An acquaintance of mine has been telling me since I moved to Boston (almost three years ago now) that if I want to understand this city, I must read John P. Marquand's The Late George Apley. I have, at long last, done so, and as I find is so often the case, I regretted deeply having waited so long. Marquand's book, subtitled "A Novel in the Form of a Memoir," was first published in 1937 (and won the Pulitzer Prize a year later), but I found its charms utterly timeless.
Told through letters and other documents interspersed with the personal reminiscences of the compiler/narrator (a college chum of the aforementioned late George Apley), the novel is the story of a Brahmin's life. Tracking George Apley from his birth at the tail end of the Civil War until his death in the early years of the 1930s, Marquand offers up a brilliantly delicate satire of the upper-crust culture of Boston as the city grew and changed around a cast of characters who tried their best to come to grips with the times of which they (sometimes unwillingly) found themselves a part.
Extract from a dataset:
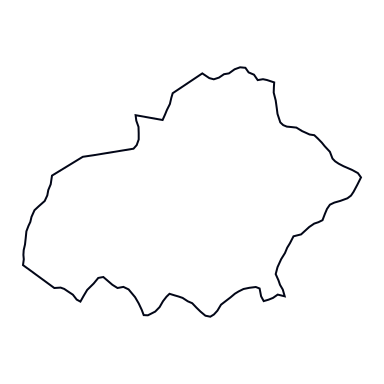 Sales Oliveira, São Paulo, Brazil (Robinson projection)
{"feature_id": "56859067B84294219247237", "entity_name": "Sales Oliveira", "entity_type": "district", "adm_level": 2, "iso_a3": "BRA", "parent_name": "Brazil", "parent_adm1": "São Paulo", "projection": "robinson", "projection_center": [-47.84, -20.825], "detail": "fine", "context": "isolated", "style": "outline", "palette": "ink", "viewbox_px": 384, "rotation_deg": 0, "n_neighbors": 0, "source": "geoboundaries", "source_scale": "gbopen_adm2", "svg_char_len": 1878}
<svg xmlns="http://www.w3.org/2000/svg" viewBox="0 0 384 384"><path d="M361.0,177.4L357.9,173.1L352.0,169.9L343.5,166.2L338.7,163.7L335.1,161.3L332.5,158.6L329.9,151.8L324.7,146.2L321.8,142.6L318.0,138.7L314.3,135.2L309.6,134.5L305.7,132.7L302.1,131.1L296.4,127.6L290.9,127.0L286.8,126.6L283.2,125.1L280.3,122.4L277.5,113.9L276.8,108.4L275.7,100.5L273.7,92.6L273.9,87.0L274.2,82.4L266.9,80.0L263.0,79.2L257.7,80.1L254.0,74.7L248.6,72.4L245.4,67.8L240.1,67.3L234.6,69.3L228.9,73.4L224.0,74.2L219.0,77.6L213.8,79.3L209.3,78.1L202.3,73.4L172.7,93.2L171.3,97.9L169.9,104.0L166.9,110.0L165.1,114.4L162.6,120.0L135.6,115.2L136.3,120.7L138.5,126.9L138.7,133.2L138.7,139.5L136.7,145.1L133.5,148.7L93.7,155.2L82.8,156.8L52.0,175.6L50.7,184.3L48.3,190.0L47.3,195.4L44.7,201.0L38.7,206.3L34.5,210.2L31.5,216.9L30.3,222.0L28.5,225.8L26.4,231.3L25.7,238.2L25.0,244.5L23.7,250.1L23.4,254.9L23.8,259.3L23.0,265.1L54.3,288.0L60.6,287.6L64.2,288.9L67.3,291.0L72.9,294.7L76.7,299.6L80.4,301.6L83.5,296.1L87.2,289.9L93.6,283.6L98.3,277.9L103.3,277.0L112.4,284.8L117.5,288.0L123.4,286.9L128.6,289.4L135.1,297.2L138.7,303.4L141.8,310.0L143.7,315.1L147.9,315.3L155.2,311.6L159.6,307.1L163.0,301.2L166.5,296.7L169.5,293.8L174.7,295.4L178.5,296.5L182.6,297.9L187.8,301.3L192.2,303.2L196.4,307.6L200.5,311.6L205.4,315.7L210.3,316.7L213.9,314.5L217.4,310.7L221.0,304.7L225.4,301.3L230.5,297.4L234.9,293.7L238.5,291.5L243.5,289.0L249.4,287.8L255.8,287.0L259.6,288.5L261.1,296.3L263.7,301.1L268.5,299.7L273.0,297.9L277.7,294.6L284.7,296.3L282.8,289.6L280.0,284.8L278.5,280.4L275.7,274.1L277.5,267.2L281.2,259.1L285.0,253.0L287.2,247.7L289.9,243.3L293.5,236.3L301.1,234.4L304.5,231.3L309.2,227.0L314.2,223.6L318.4,222.2L322.5,220.2L324.9,213.9L327.0,208.9L329.9,204.7L334.3,202.6L340.3,200.9L347.4,198.3L351.0,195.6L353.5,191.9L357.3,184.8L361.0,177.4Z" fill="none" stroke="#020617" stroke-width="2"/></svg>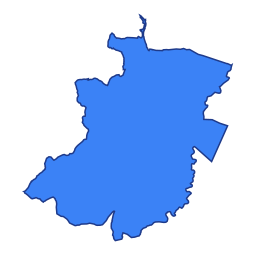 Vulcan, Brasov, Romania (orthographic projection)
{"feature_id": "2599482B91896780036190", "entity_name": "Vulcan", "entity_type": "district", "adm_level": 2, "iso_a3": "ROU", "parent_name": "Romania", "parent_adm1": "Brasov", "projection": "orthographic", "projection_center": [25.394, 45.633], "detail": "fine", "context": "isolated", "style": "filled", "palette": "blue", "viewbox_px": 256, "rotation_deg": 0, "n_neighbors": 0, "source": "geoboundaries", "source_scale": "gbopen_adm2", "svg_char_len": 5757}
<svg xmlns="http://www.w3.org/2000/svg" viewBox="0 0 256 256"><path d="M115.3,240.6L121.8,239.1L122.6,236.9L122.0,236.1L123.0,232.8L127.3,234.3L131.4,237.5L134.8,237.1L137.9,236.1L139.0,236.0L140.4,234.1L140.4,233.4L141.1,231.8L140.9,230.9L141.4,230.1L143.2,228.3L146.0,227.3L147.3,225.9L148.8,225.7L149.7,225.2L151.4,225.0L152.3,224.3L153.7,222.7L155.4,222.0L159.1,221.8L163.7,222.4L165.3,222.3L166.1,222.1L167.2,221.2L167.7,219.2L167.7,218.3L167.3,217.3L166.4,216.1L165.8,214.6L165.9,213.7L166.2,213.3L166.5,213.0L166.9,213.0L167.4,212.1L169.7,211.6L170.5,212.0L171.3,214.2L172.5,215.6L173.6,216.1L174.7,215.9L175.4,215.3L175.3,214.7L174.6,214.0L174.3,213.3L175.4,212.1L175.9,210.7L178.1,208.9L178.9,207.5L179.7,207.1L181.8,208.2L182.0,208.1L183.3,206.6L184.1,204.6L184.5,204.2L185.2,203.8L187.3,203.6L188.0,203.2L188.5,202.6L188.5,201.5L188.4,201.0L187.1,199.5L186.6,198.6L186.6,198.2L188.9,195.4L190.3,194.3L191.1,193.5L191.1,193.0L189.7,191.8L189.1,191.5L187.0,191.7L186.0,190.5L185.8,189.5L186.0,188.8L186.6,188.4L187.3,188.4L189.6,187.3L191.4,187.0L192.0,186.5L192.3,185.9L192.1,185.0L191.8,184.6L191.1,184.5L190.6,184.0L190.4,183.4L192.9,181.6L193.1,180.2L192.6,178.7L192.9,177.9L193.8,176.7L194.0,175.7L193.4,174.3L194.6,172.9L194.6,171.4L194.2,170.7L193.4,170.1L192.1,170.1L191.4,169.5L191.7,167.8L191.5,165.4L191.6,164.4L191.9,163.8L192.4,163.7L193.8,164.0L194.3,163.8L194.9,162.4L195.8,161.9L196.2,161.0L196.2,160.2L196.0,159.9L195.1,159.5L192.6,159.1L191.4,156.7L191.2,155.9L191.4,155.1L191.6,154.7L193.6,153.3L194.2,152.3L194.2,151.4L194.0,150.7L192.8,148.8L192.7,148.2L193.3,147.2L193.8,146.8L194.4,146.6L196.0,147.7L211.6,161.6L227.6,125.8L219.7,123.2L212.2,119.7L203.8,119.4L203.9,116.5L203.3,113.8L203.4,111.7L205.5,108.8L207.4,106.9L207.7,105.4L207.2,105.1L206.3,105.2L205.4,104.7L204.9,102.6L205.3,101.7L206.2,101.1L206.8,99.9L207.2,97.6L207.7,96.7L211.1,95.8L214.9,92.3L218.2,93.1L219.9,93.1L220.6,92.4L220.9,90.7L219.5,86.6L220.6,86.2L223.5,83.3L228.1,80.0L229.3,78.1L229.1,77.6L228.5,77.3L226.6,76.7L226.4,76.1L227.6,72.1L228.5,71.3L230.0,70.6L230.9,69.4L231.2,67.3L231.9,64.8L231.2,65.3L227.5,63.6L227.1,63.7L202.9,55.6L198.3,54.4L189.6,49.5L186.5,49.7L183.6,48.5L180.4,49.3L176.3,49.0L168.5,49.8L166.6,49.6L163.2,49.8L162.6,50.6L156.0,50.4L152.6,49.6L152.2,49.8L151.8,49.4L149.8,49.1L149.0,50.6L148.5,50.3L147.9,49.4L147.5,48.2L146.7,47.3L146.3,44.5L145.5,42.9L144.3,39.2L144.0,38.1L144.0,37.1L143.4,35.8L143.5,32.5L143.8,31.5L143.7,30.9L144.1,30.6L144.6,29.0L145.0,28.7L144.9,27.5L145.6,26.0L145.8,24.9L145.9,23.5L145.3,21.5L145.3,21.1L145.6,20.5L145.5,19.8L145.5,19.5L144.5,19.9L144.2,19.7L143.6,18.5L142.8,18.0L141.0,16.0L140.0,15.4L140.4,16.3L140.3,17.6L141.1,18.1L143.1,21.1L142.9,22.8L143.1,23.1L144.1,23.4L144.4,23.7L144.5,24.3L144.8,24.5L144.3,25.3L143.9,27.4L143.0,29.1L142.4,29.4L140.8,29.6L140.1,30.0L140.6,30.9L141.3,30.9L141.5,31.7L142.3,32.1L142.3,33.8L142.5,34.3L142.4,36.3L142.0,37.1L141.0,37.9L138.4,36.5L137.3,37.7L137.4,38.1L132.5,37.7L127.4,37.5L126.4,37.7L124.5,38.7L123.4,38.6L121.3,38.9L119.9,38.4L117.3,38.0L116.6,38.2L114.6,36.3L114.0,34.7L112.0,33.1L110.1,35.2L109.4,39.0L108.7,39.9L108.2,41.4L108.1,42.2L108.1,43.9L107.9,46.0L108.0,46.6L108.5,47.1L109.7,47.8L110.3,47.5L110.9,47.7L111.5,48.5L112.2,48.8L113.4,48.2L113.7,48.8L114.9,49.3L116.0,50.1L118.3,50.6L121.7,52.1L121.8,53.0L123.1,55.5L123.5,57.1L124.0,58.0L123.9,59.9L124.0,60.6L123.9,61.2L124.1,61.3L123.7,63.5L123.9,63.6L123.9,64.8L123.2,65.9L122.9,66.6L123.4,68.6L123.3,69.6L125.1,69.5L123.3,74.2L123.3,74.8L120.9,76.5L119.4,75.8L119.0,74.7L116.3,75.0L114.2,76.3L112.1,77.1L110.4,78.7L109.9,79.4L109.0,81.9L108.5,82.5L108.4,83.7L107.9,84.3L107.7,85.2L107.4,85.5L106.3,85.0L105.7,85.0L103.4,83.5L101.8,81.6L100.1,80.7L99.5,80.7L97.2,78.9L95.0,78.2L93.9,78.4L92.9,79.1L91.9,79.5L90.3,79.4L88.3,80.1L87.8,79.9L88.4,79.1L88.4,78.7L87.4,79.0L85.2,79.3L84.1,79.1L81.4,79.6L80.1,79.5L78.0,79.9L77.1,80.5L75.2,82.6L75.4,82.9L75.3,83.8L76.1,85.8L76.9,89.2L77.5,90.2L77.6,91.2L77.2,92.6L77.9,93.6L77.9,94.2L78.4,95.7L77.2,97.9L77.2,100.3L77.3,101.0L78.7,102.7L80.2,103.2L80.5,103.6L81.1,105.2L81.7,105.6L82.3,106.0L83.9,106.0L84.6,106.3L85.9,107.4L85.9,108.1L85.2,110.3L84.9,112.3L85.3,114.4L85.1,116.2L83.5,116.3L82.7,117.0L82.4,117.9L82.9,119.8L82.8,121.0L82.3,122.3L83.1,123.6L83.6,124.0L84.0,125.4L87.0,128.3L88.3,129.2L88.6,131.0L87.5,133.0L86.8,135.3L86.5,139.0L86.1,139.3L84.9,139.3L83.7,139.8L82.7,141.3L78.0,145.2L76.6,146.6L75.1,148.6L74.5,150.7L73.4,152.6L72.6,153.4L71.2,153.7L69.9,153.6L69.0,154.8L68.0,155.3L66.3,155.4L64.2,154.5L62.6,154.9L57.8,157.2L56.4,158.7L54.0,160.2L53.8,160.2L52.3,158.6L51.2,157.2L50.7,157.0L49.2,156.8L48.6,156.9L47.3,158.0L46.8,158.1L46.4,158.8L45.5,161.7L44.7,163.6L45.2,166.1L45.1,166.7L45.4,167.1L45.4,167.8L45.0,168.6L45.2,169.0L44.6,169.5L44.4,170.0L43.4,170.4L42.9,171.3L41.9,172.2L39.4,173.8L38.6,174.9L36.9,175.9L36.4,177.5L35.6,178.5L34.4,179.4L33.8,179.5L32.1,181.0L31.9,180.9L31.2,181.5L31.4,181.8L30.1,183.4L28.3,187.5L25.6,190.6L24.5,191.4L24.1,191.5L24.3,191.6L24.7,192.9L25.1,193.3L25.8,193.6L27.8,195.2L31.0,198.2L32.1,198.8L35.5,197.9L35.9,197.6L36.3,197.7L38.2,198.7L39.9,198.8L40.1,199.3L42.0,201.2L43.3,202.1L44.1,201.3L45.0,201.1L46.2,200.1L50.6,197.9L52.9,197.1L53.5,197.2L55.2,198.8L55.2,199.5L56.3,201.3L56.7,203.9L56.3,207.2L56.9,213.8L61.1,216.3L63.3,216.5L66.7,218.9L68.0,220.4L69.6,223.0L75.0,225.6L75.7,225.6L77.5,225.1L79.3,225.1L81.2,224.1L86.9,223.9L89.7,223.2L94.2,224.1L96.1,225.1L97.2,225.3L100.3,225.2L102.5,224.7L106.2,220.7L108.2,217.1L112.6,212.0L114.0,211.1L114.5,211.4L113.3,214.7L112.0,220.8L112.3,221.0L111.4,223.1L111.2,226.5L111.4,228.5L112.0,229.2L113.3,231.9L112.6,235.1L113.3,236.0L113.9,238.8L115.3,240.6Z" fill="#3b82f6" stroke="#1e3a8a" stroke-width="1.5"/></svg>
Apley's life follows a trajectory seemingly predetermined: the proper upbringing (winters on Beacon Hill, summers at the family estate in Milton), education (Harvard, naturally), a bit of travel (Europe with an aunt and uncle), and marriage (but only to a suitable girl of the right sort), followed by gentle involvement in the family business and constant involvement in various civic and social clubs and organizations. It is a life of privilege and duty which Apley takes up almost unquestioningly (with a notable exception or two), but is also a life from which happiness and personal pleasure are almost entirely absent. As he ages and begins to educate his own children, it is almost painful to watch the cycle begin anew - and I doubt I'm alone in thinking that the realization of that caused George Apley no small amount of pain as well.
As I was reading I couldn't help but imagine how this remarkably insightful book must have received in its own time, when Marquand was writing without any of the benefit of hindsight we readers of today unthinkingly bring to our own experience with the book. Above all, The Late George Apley is a powerful and trenchant examination of Boston life, then and perhaps indeed even now: Marquand's comparison of Boston and New York (which reads in part "Of course, no one from my cautious part of the world is entirely at home in New York") made me laugh; at least in my case, I've always found that comment quite true.
Portraying a world which is, for most of us at least, utterly alien (where the potential removal of some rosebushes is enough to prompt an entire series of letters, or the unintentional burial of a distant aunt in the wrong portion of the family plot sufficient to spark a deep and abiding family feud), Marquand's wry style, pointed wit and incredible talent of perception make the pages of his book absolutely dance with vitality and emotion. We are privy to the innermost (or near-innermost, anyway) workings of George Apley's mind, a mind never at ease, never comfortable with the "to the manor born" life, but never quite ready to take that great leap into the unknown.
Highly recommended; one of the best books I've read so far this year.